Alex rocked a hand. "I imagine that it would be harder now, but back then in pretty much the middle of nowhere they managed. I know there were a lot of factors that led up to it...one of the big ones was my dad's older brothers and some other boys from the area getting drafted for Vietnam and then not coming back, but then you had the anti-war protests turning into protests against 'the establishment' and whatever that represented at the time, Watergate which fed right into that, an oil crisis, and a bunch of other stuff that I probably never even heard about since I wasn't born until after things were up and running." Plenty of stockpiled drugs from those older brothers and some others who'd had a good time in the 60s had been involved too, but there was no reason that Jamie needed to know about that part. "Honestly, I suspect if the group as a whole hadn't had blood ties to most of the other families in the area we'd have been called a cult."
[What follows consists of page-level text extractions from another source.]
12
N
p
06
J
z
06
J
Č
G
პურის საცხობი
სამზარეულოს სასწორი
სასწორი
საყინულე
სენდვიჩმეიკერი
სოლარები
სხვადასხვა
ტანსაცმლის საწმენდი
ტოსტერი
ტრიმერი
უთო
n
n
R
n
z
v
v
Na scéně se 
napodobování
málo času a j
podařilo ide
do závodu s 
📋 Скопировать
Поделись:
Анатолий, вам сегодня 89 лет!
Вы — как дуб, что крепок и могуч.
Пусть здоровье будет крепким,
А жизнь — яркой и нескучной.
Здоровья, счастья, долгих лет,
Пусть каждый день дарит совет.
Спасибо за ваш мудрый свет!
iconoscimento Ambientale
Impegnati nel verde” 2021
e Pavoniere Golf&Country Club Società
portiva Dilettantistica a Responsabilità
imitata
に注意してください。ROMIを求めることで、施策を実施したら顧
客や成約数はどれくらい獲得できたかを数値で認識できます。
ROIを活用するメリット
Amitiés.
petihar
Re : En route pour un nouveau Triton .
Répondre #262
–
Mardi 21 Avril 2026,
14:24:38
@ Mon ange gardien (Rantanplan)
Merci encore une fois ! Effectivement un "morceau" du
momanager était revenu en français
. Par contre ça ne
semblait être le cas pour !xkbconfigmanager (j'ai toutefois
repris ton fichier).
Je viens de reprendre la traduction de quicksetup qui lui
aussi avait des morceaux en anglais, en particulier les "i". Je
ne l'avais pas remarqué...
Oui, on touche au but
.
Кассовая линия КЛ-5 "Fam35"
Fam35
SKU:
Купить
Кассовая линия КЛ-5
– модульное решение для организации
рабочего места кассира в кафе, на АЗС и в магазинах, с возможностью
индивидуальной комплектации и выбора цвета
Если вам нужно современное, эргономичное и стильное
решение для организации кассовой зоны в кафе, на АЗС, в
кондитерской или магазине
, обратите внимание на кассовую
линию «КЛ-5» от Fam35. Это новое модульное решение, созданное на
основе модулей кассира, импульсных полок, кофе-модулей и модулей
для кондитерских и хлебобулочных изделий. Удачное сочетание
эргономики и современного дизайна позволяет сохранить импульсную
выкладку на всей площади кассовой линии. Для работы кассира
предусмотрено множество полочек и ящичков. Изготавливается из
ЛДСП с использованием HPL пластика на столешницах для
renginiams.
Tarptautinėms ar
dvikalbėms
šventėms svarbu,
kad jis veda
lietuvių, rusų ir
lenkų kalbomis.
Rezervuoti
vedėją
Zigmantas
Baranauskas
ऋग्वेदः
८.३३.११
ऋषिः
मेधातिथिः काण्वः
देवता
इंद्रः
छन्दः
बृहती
Jamie's eyes went wide, and Alex shook his head. He didn't talk about his past all that often, if only because as he'd learned in college it made anyone even thinking about a psychology degree start taking copious notes, but Jamie had as much right as anyone to ask. He was the one not-celebrating with Alex this year, after all.
"Anyway, since my only exposure to the typical American holidays as a kid was the other kids at school making fun of us for not celebrating—well, that and my grandparents trying desperately to sneak 'church' in while my parents weren't looking, and never mind that that was more confusing than anything else since their stories were never anything like consistent—I never saw the point in starting once I was out on my own. Granted that I don't celebrate the invented and-or stolen holidays from my parents' religion either, but..." Alex shrugged. "It is what it is. Now, finish your math homework."
Jamie groaned.
"Finish and have some hot chocolate," Alex suggested. He generally preferred coffee or tea, but Jamie had found half a canister of the stuff in the back of one of his cabinets and had started working his way through it.
The last problem was similar to one they'd worked before and Jamie was able to complete it on his own without any prompting from Alex. At which point he escaped to the kitchen and chocolate and Alex let him go. Jamie was getting better about getting his homework done, and despite what he seemed to think his teachers would somehow survive the experience.